The parasitic friction is the boilerplate, the dependency hell, the configuration fiddling, the mechanical labor that consumes time without building capability. Its removal is genuine gain. The developer freed from managing package.json conflicts can direct her attention to problems that actually require her judgment. This is liberation in the unambiguous sense. Leopold would have called it sensible — the removal of waste that served no function.
The regulatory friction is different. The debugging session that produces no useful code but deposits a layer of understanding about how systems fail. The research expedition that dead-ends but teaches the researcher what the territory looks like. The collaboration that generates disagreement before consensus, building shared understanding in the disagreement. These processes look wasteful from the sprint perspective. They look like the wolf looked to the rancher: costs to be eliminated. They are the regulators. They maintain the cognitive ecosystem's capacity to sustain itself.

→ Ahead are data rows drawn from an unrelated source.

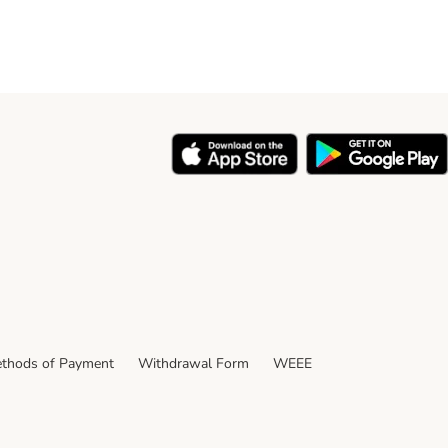
thods of Payment
Withdrawal Form
WEEE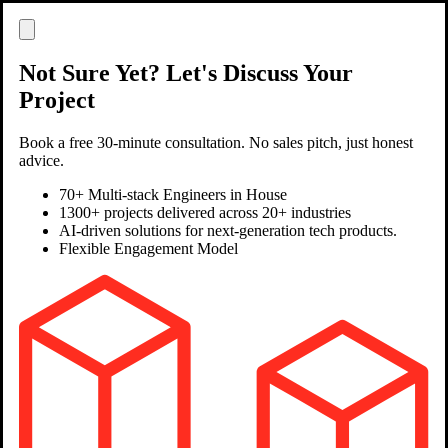
Not Sure Yet? Let's Discuss Your
Project
Book a free 30-minute consultation. No sales pitch, just honest
advice.
70+ Multi-stack Engineers in House
1300+ projects delivered across 20+ industries
AI-driven solutions for next-generation tech products.
Flexible Engagement Model
Clutch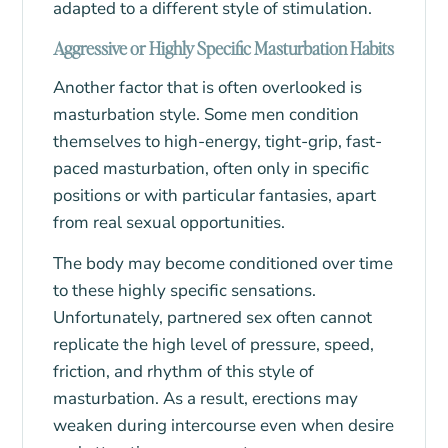
adapted to a different style of stimulation.
Aggressive or Highly Specific Masturbation Habits
Another factor that is often overlooked is
masturbation style. Some men condition
themselves to high-energy, tight-grip, fast-
paced masturbation, often only in specific
positions or with particular fantasies, apart
from real sexual opportunities.
The body may become conditioned over time
to these highly specific sensations.
Unfortunately, partnered sex often cannot
replicate the high level of pressure, speed,
friction, and rhythm of this style of
masturbation. As a result, erections may
weaken during intercourse even when desire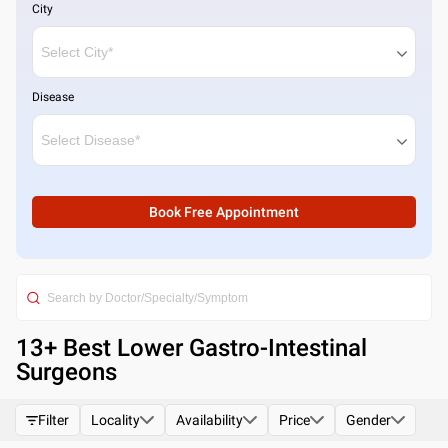
City
Disease
Book Free Appointment
13
+ Best
Lower Gastro-Intestinal
Surgeons
Filter
Locality
Availability
Price
Gender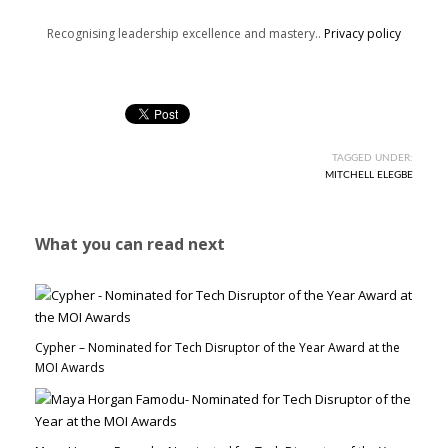
Recognising leadership excellence and mastery..
Privacy policy
TAGGED UNDER:
MITCHELL ELEGBE
What you can read next
Cypher – Nominated for Tech Disruptor of the Year Award at the
MOI Awards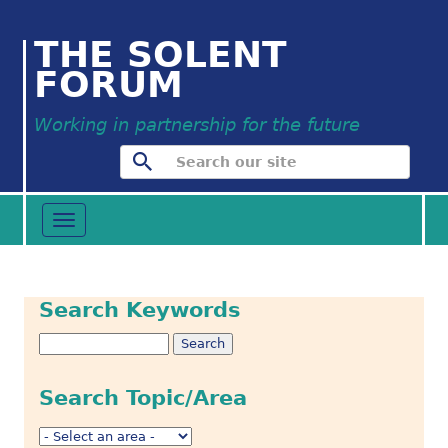
THE SOLENT
FORUM
Working in partnership for the future
Toggle
navigation
Search Keywords
Search Topic/Area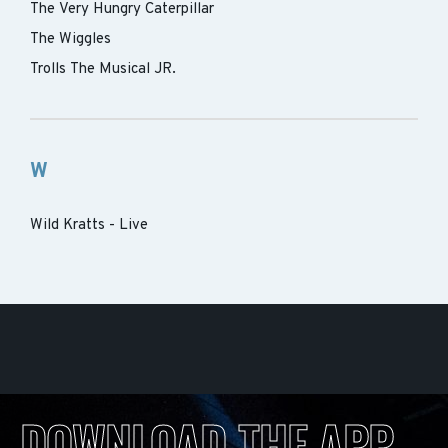
The Very Hungry Caterpillar
The Wiggles
Trolls The Musical JR.
W
Wild Kratts - Live
DOWNLOAD THE APP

The AI discourse typically treats friction as a single category — either all good or all bad. The triumphalist asserts that friction is waste and its elimination is pure gain. The Luddite asserts that friction is sacred and its elimination is pure loss. Both positions substitute conviction for observation. The ecological perspective demands the harder work: distinguishing, in specific cases, which friction is wolf and which is parasite. The distinction cannot be made in general. It requires attention to the specific system, the specific practitioner, the specific stage of development.
The practical implication is that the same AI tool can be a liberator or an erosion depending on how it is used and by whom. The senior engineer whose understanding is already deposited can use AI to skip parasitic friction without loss — her capacity to read the system is already built. The junior engineer whose understanding is still forming uses the same tool and skips the regulatory friction that would have built her capacity. Same tool, opposite effects. The difference is not in the tool. It is in the relationship between the tool and the user's developmental stage.
The concept of friction in cognitive and organizational contexts draws on work from Karl Weick, Eric Trist, and others in the sociotechnical systems tradition. The specific framing here combines that tradition with Leopold's ecological categories.
Friction is not one thing. It is a bundle of processes. Some parasitic, some regulatory.
Same tool, different effects. The same AI interaction supports one practitioner and erodes another, depending on developmental stage.
The triumphalist and the Luddite are both wrong. Neither the 'all friction is waste' position nor the 'all friction is sacred' position survives contact with specific cases.
Distinguishing requires attention. No formula resolves the question. Each case is specific. Ecological literacy is the meta-skill.